Selain itu, satwa-satwa herbivora cenderung menjauhi wilayah jelajah harimau. Hal ini berdampak pada tumbuhnya vegetasi di daerah tersebut, karena tanpa ada hewan pemakan tumbuhan, pepohonan dapat tumbuh lebih lebat dan rimbun. Seiring dengan tumbuhnya hutan yang lebat, produksi oksigen meningkat dan serapan air pun menjadi lebih baik, sehingga risiko banjir dan longsor dapat berkurang.

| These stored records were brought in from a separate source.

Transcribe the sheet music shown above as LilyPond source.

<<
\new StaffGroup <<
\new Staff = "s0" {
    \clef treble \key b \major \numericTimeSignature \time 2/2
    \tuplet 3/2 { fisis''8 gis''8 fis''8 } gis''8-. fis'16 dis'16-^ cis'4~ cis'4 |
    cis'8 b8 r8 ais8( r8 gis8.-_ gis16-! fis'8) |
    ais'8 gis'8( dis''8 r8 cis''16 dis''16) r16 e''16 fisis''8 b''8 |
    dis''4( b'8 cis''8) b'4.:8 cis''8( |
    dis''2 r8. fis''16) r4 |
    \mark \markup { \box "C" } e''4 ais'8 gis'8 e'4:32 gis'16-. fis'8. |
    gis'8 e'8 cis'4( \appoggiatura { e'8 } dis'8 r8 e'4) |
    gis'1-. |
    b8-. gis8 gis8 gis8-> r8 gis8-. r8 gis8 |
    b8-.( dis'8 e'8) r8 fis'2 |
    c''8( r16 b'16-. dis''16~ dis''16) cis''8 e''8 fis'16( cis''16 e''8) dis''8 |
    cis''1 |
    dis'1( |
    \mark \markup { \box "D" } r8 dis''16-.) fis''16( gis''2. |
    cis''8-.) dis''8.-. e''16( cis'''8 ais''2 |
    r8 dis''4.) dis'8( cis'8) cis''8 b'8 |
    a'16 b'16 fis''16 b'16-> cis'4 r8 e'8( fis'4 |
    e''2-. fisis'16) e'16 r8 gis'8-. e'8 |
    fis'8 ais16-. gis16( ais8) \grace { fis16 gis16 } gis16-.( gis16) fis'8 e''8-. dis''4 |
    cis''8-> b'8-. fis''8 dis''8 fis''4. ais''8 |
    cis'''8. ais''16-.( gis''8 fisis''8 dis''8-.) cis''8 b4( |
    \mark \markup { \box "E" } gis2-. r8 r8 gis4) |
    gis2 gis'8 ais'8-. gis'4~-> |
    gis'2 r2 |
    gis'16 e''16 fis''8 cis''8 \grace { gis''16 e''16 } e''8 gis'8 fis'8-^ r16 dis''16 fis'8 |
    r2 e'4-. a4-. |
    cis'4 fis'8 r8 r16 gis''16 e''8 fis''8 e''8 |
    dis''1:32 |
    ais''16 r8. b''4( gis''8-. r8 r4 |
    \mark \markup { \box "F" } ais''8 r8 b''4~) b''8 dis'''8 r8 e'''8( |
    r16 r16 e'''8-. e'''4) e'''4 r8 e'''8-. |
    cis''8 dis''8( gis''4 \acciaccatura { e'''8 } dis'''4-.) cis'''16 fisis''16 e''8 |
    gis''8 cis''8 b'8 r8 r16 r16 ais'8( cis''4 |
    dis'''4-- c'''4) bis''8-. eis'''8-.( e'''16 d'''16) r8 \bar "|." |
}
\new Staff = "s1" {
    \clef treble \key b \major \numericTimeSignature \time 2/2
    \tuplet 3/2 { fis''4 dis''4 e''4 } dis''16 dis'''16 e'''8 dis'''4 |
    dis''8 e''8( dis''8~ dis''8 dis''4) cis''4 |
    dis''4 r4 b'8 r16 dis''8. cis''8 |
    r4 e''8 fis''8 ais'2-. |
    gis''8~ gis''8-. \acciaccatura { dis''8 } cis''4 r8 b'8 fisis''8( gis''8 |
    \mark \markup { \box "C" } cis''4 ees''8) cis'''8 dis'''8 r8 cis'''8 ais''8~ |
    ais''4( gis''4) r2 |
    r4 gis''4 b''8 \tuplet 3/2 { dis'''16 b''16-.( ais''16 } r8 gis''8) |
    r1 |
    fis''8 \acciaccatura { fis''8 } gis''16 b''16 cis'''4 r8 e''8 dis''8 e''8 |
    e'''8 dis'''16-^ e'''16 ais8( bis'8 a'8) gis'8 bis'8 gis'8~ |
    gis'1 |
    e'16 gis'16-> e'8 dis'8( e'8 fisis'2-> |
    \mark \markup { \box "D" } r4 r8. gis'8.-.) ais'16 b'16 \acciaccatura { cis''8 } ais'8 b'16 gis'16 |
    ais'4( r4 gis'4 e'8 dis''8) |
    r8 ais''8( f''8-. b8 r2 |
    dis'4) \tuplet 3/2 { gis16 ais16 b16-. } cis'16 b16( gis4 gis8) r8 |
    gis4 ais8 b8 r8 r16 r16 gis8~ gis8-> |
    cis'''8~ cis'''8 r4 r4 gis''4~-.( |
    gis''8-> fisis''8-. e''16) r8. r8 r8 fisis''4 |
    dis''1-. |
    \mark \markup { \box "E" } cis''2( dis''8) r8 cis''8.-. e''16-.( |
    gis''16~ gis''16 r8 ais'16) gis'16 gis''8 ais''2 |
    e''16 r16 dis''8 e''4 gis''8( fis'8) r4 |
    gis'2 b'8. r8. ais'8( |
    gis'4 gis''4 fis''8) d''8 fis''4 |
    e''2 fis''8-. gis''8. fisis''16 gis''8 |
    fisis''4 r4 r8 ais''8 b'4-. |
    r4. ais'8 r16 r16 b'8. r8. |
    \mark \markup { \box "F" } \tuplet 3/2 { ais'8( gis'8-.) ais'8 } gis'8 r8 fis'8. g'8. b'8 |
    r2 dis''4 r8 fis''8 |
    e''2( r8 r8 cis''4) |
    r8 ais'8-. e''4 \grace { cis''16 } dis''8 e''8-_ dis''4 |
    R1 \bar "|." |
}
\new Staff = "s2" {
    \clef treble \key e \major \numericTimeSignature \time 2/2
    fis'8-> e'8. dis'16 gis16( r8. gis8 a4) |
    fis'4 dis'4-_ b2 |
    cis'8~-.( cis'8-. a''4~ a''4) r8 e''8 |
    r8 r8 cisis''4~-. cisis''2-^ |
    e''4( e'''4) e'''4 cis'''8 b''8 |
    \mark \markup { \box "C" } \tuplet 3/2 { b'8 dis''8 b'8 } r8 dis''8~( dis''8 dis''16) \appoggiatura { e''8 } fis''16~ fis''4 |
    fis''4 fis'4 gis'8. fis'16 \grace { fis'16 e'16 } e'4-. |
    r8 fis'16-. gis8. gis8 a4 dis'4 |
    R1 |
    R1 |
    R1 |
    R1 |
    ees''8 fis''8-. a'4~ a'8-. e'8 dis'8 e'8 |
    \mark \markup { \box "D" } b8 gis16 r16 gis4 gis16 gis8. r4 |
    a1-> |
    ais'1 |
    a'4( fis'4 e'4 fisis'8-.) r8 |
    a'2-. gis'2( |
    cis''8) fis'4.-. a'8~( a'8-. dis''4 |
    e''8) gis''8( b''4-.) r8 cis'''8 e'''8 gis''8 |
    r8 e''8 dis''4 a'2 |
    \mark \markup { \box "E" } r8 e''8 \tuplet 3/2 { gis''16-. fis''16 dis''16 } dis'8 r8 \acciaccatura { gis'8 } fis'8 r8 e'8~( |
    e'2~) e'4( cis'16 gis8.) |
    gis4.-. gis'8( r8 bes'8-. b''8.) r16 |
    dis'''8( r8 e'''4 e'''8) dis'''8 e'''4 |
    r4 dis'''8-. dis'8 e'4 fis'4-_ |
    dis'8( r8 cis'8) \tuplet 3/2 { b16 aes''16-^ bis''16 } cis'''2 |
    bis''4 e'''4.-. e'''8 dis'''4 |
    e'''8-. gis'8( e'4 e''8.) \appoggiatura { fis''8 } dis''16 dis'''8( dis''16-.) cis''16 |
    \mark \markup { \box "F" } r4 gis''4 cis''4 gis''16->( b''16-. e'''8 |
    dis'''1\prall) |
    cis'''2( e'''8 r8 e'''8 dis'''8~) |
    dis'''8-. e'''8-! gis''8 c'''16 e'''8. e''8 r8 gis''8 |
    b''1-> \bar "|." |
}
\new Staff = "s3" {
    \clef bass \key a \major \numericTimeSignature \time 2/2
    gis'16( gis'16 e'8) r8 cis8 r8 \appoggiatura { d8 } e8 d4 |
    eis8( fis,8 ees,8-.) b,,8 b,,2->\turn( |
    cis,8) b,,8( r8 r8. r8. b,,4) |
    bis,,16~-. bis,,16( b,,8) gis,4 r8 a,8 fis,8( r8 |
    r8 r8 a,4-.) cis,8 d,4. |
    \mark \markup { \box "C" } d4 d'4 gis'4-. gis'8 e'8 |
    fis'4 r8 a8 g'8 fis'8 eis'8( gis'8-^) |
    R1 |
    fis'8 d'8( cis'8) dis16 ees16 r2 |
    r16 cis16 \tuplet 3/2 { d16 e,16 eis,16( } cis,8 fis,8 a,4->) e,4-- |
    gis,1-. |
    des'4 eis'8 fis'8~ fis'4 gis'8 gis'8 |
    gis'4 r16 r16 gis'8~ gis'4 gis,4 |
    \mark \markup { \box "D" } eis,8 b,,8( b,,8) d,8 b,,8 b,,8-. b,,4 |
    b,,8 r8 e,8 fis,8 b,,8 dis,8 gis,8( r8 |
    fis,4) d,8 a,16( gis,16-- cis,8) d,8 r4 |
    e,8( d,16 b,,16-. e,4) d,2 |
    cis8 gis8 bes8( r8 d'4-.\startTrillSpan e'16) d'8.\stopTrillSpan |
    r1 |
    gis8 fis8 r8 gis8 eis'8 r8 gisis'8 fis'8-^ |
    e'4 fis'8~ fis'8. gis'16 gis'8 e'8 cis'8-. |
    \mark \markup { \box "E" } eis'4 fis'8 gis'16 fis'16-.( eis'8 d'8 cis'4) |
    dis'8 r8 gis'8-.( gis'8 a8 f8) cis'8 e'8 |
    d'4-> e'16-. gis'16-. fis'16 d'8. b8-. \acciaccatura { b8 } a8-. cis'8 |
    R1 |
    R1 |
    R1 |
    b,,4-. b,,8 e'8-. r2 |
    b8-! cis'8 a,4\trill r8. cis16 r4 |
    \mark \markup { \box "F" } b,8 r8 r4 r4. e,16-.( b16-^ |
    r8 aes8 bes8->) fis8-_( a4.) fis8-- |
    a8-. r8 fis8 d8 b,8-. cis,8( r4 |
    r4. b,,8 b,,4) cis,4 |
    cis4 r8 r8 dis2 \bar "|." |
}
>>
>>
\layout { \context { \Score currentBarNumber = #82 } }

Namun, kenyataan di lapangan menunjukkan tantangan besar dalam pelestarian harimau dan satwa liar lainnya. Rheza berharap masyarakat tidak lagi melihat satwa liar sebagai “aji mumpung” yang bisa diburu dan dijual.

“Masalahnya, mengubah pandangan ini sangat sulit, apalagi jika melibatkan orang dewasa yang menjadi pelaku langsung, seperti pemburu, ataupun yang tak langsung, yaitu pembeli,” tambahnya.

Di samping itu, Rheza menambahkan bahwa sering kali muncul bantahan yang menyebutkan bahwa alam tidak aman. Padahal, yang menyebabkan alam tidak aman justru adalah para pemburu dan pembeli satwa liar.

Meski demikian, menurutnya, semua tetap harus berupaya mewujudkan harapan ini. Salah satu cara yang dapat dilakukan adalah melalui sosialisasi dan edukasi, terutama kepada anak-anak yang tinggal di sekitar hutan.

“Dengan mengedukasi mereka sejak dini, mereka dapat tumbuh dengan pemahaman dan kepedulian yang lebih terhadap pelestarian satwa liar dan lingkungan,” imbuh Rheza.